What she doesn’t know is that I’m not interested in emailing Mom anyway. Our last few conversations have left me completely exhausted, and afterward I go to bed only to stare at the ceiling. At about midnight the night after my fight with Jeanette, I pulled out the book on mental health and started reading. The common warning signs of mental illness looked uncomfortably familiar: sleeplessness, changes in appetite, extreme highs and lows, irritability, negative thoughts, excessive worries and anxieties.
And then I found this:
Researchers believe that, in most cases, genetics and environmental factors, such as stress, play a role in mental illness. The sooner one recognizes the warning signs, the better. It’s never too early or too late to seek professional help.
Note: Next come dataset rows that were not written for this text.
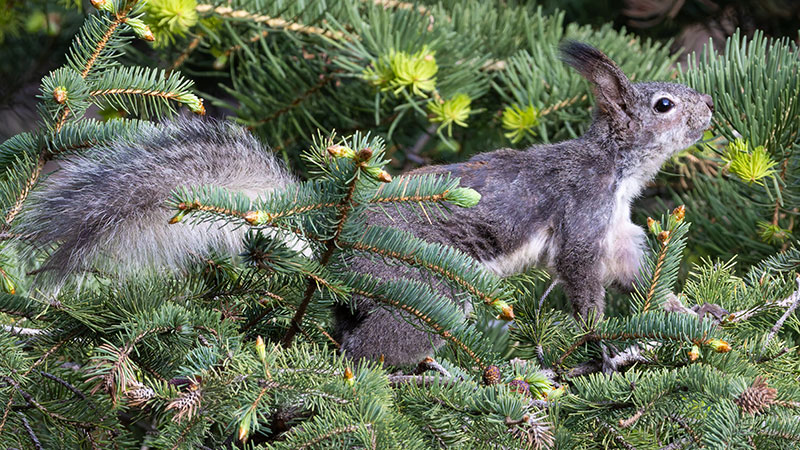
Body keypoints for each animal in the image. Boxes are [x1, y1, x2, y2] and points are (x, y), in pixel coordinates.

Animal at [16, 42, 713, 366]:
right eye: (664, 105)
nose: (710, 108)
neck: (620, 172)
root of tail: (330, 242)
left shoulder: (619, 230)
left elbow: (639, 276)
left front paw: (698, 313)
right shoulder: (585, 210)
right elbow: (582, 282)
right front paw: (601, 348)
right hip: (424, 286)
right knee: (365, 349)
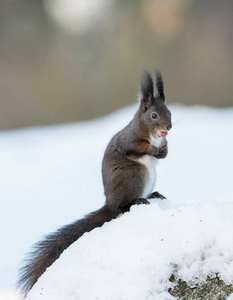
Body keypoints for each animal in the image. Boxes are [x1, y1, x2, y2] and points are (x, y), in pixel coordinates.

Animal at [17, 69, 171, 296]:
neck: (153, 134)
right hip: (135, 176)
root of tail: (109, 204)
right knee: (122, 207)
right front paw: (153, 150)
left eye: (169, 112)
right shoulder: (130, 138)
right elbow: (134, 146)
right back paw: (137, 201)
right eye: (154, 115)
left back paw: (153, 194)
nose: (169, 127)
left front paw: (164, 151)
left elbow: (165, 148)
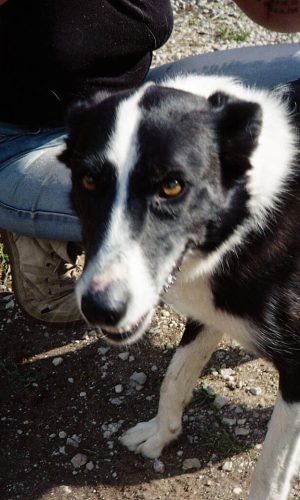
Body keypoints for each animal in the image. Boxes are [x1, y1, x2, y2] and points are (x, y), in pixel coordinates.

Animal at [60, 74, 300, 500]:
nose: (101, 308)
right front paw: (161, 433)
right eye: (88, 180)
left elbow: (270, 472)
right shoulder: (210, 311)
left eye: (172, 186)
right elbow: (175, 376)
I slammed the book shut, shoved it under my bed, snapped off the light and smacked my head down on my pillow. No matter how hard I squeezed my eyes shut, though, sleep wouldn’t come.
And my thoughts wouldn’t go away.
Nothing I’ve done has been enough. Listening to my parents’ problems. Thinking up ways to make their lives easier. Getting good grades. Trying to be the perfect daughter. What difference has it made? They’re still miserable.
Part of me knows Jeanette’s right about Mom’s mental health, and I’m starting to feel like an idiot for not seeing it before. All my talk of supporting my family, and I didn’t even know my own mother was sick. The next day we had another shift at the soup kitchen, and that freaked me out even more. If Mom can develop mental-health issues without me even noticing or being able to help, how far is she from turning into Diane, who hears God’s voice, or George, who is convinced that we spit in his sandwich before handing it to him? How will I know when she’s at the breaking point?